The New Spirituality: A Call to Arms

As a teacher, as a therapist, as a human being, however ‘enlightened’ or ‘clear’ or ‘ego-free’ I think I am, can I meet you in the midst of your pain, and just for a moment, not attempt to fix you? Can I simply hold your hand, exactly where you are?

I find it so refreshing when, in meetings or retreats, somebody suddenly gets upset or angry with me. They stop pretending to respect or love or like or agree with me and honestly express their views to me and to everyone else.
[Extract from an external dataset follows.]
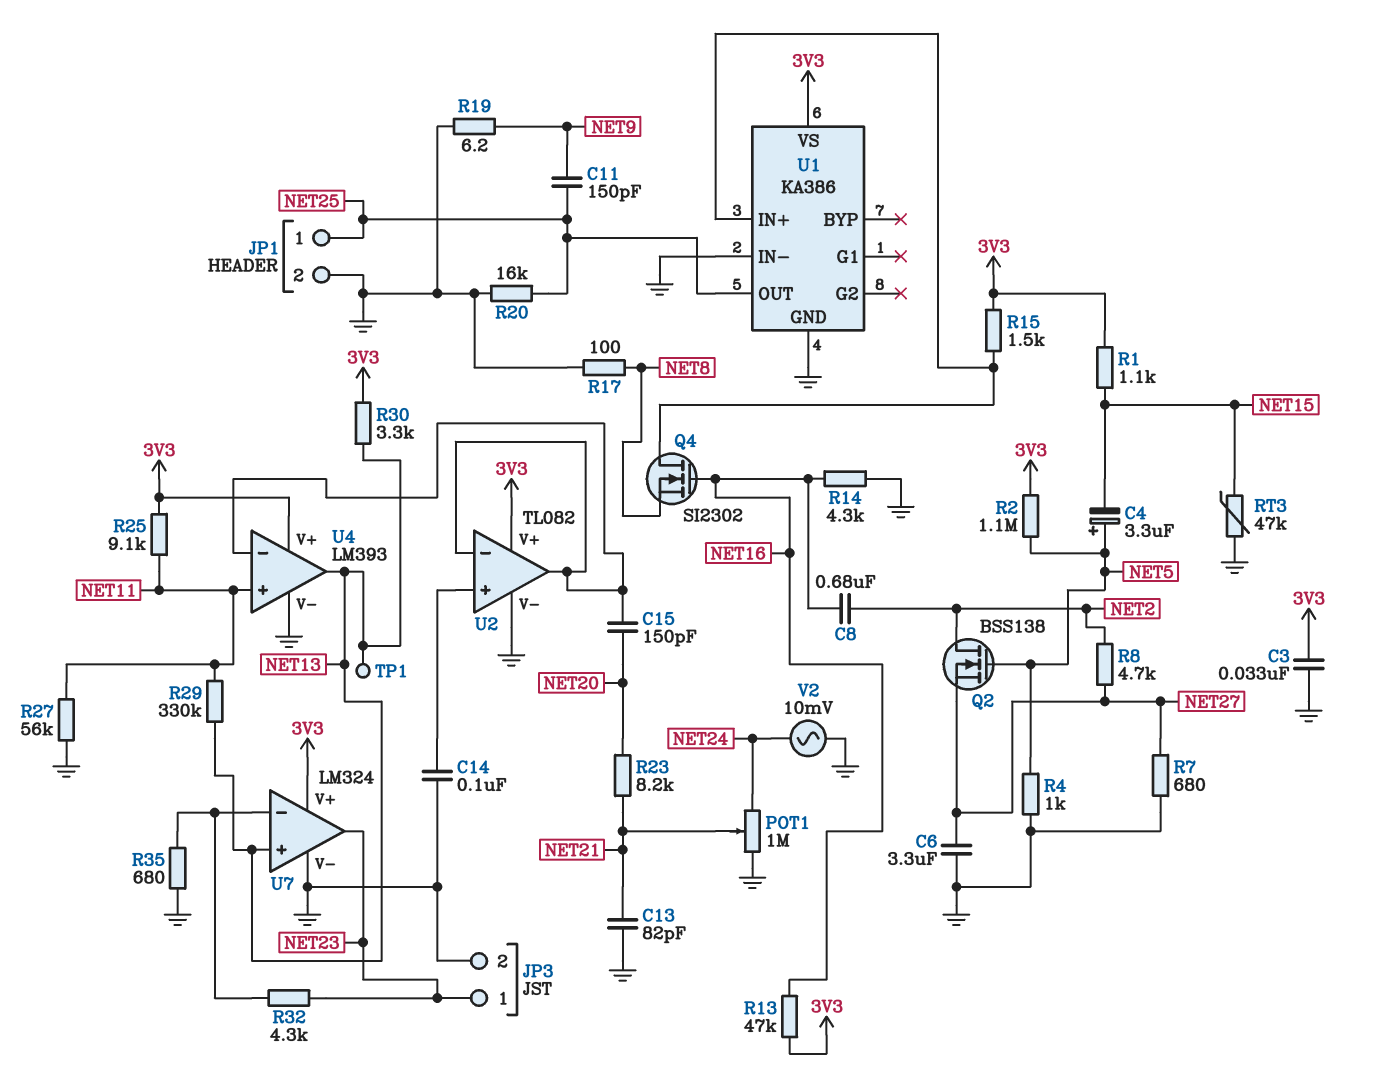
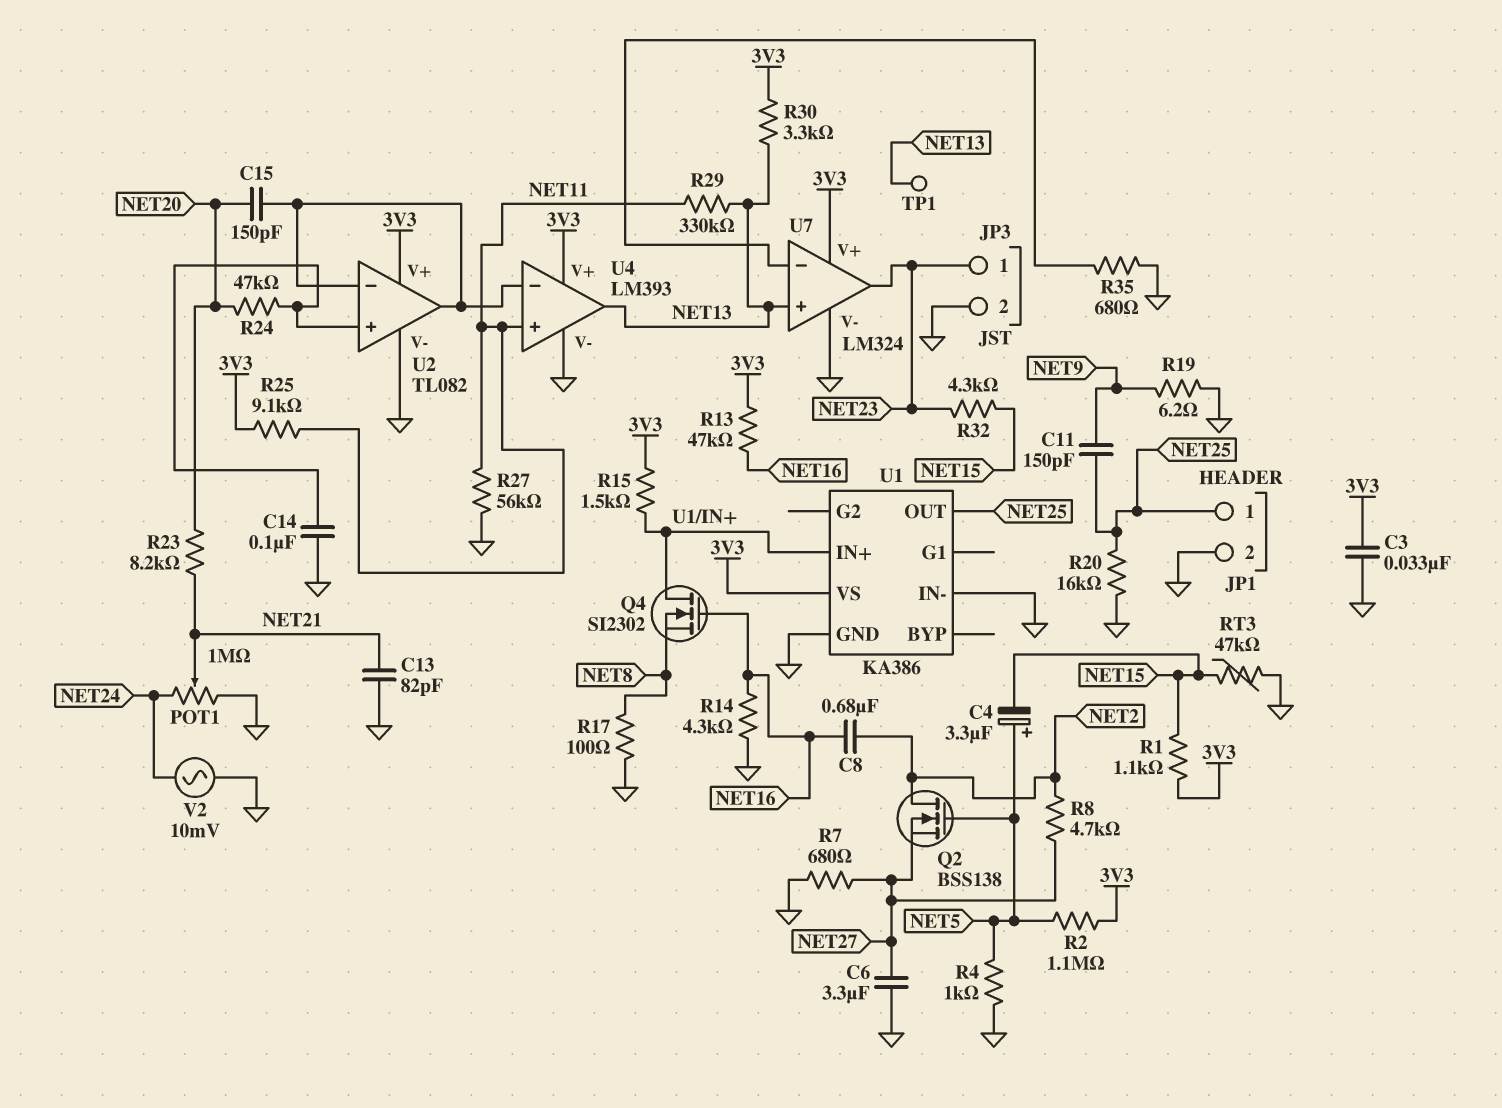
R24: none -> 47k (NET20, U2/in+)
R32: 4.3k (NET23, U7/in-) -> 4.3k (NET15, NET23)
Can I stay open to them even in the midst of their anger? Can I deeply listen to them as they tear me apart psychologically? Can I avoid the temptation to get angry at their anger, or to ridicule or embarrass them in front of the group? Can I avoid using the stale old ‘teacher’ identity, the ‘I’m the awakened one!’ story, the ‘I know and you don’t’ armour, the ridiculous ‘I’m no longer a person’ condom, to keep myself at a distance from them?

Can I notice the temptation to ‘defend’ myself against their ‘attack’ (who or what is being attacked, exactly?), and defend my ‘views’ (do I really have fixed views that need defending?) Can I stay with them in the midst of their pain and frustration, and not flinch?

Can I truly join them in the fires of hell, in that place where they have never been truly met before, and there, softly whisper, “It’s okay to be here, beloved one, it’s so deeply okay you wouldn’t believe it. Do not fear. As consciousness, I have been here before. I am what you are. Rest in this.”

To meet the other as ourselves. To stop pretending that we are separate. Not to arm ourselves, but to take each other in our arms, for what is left when ‘you’ are no more?

Teachers, therapists, human beings, enlightened ones everywhere, this is our challenge, and this is our adventure.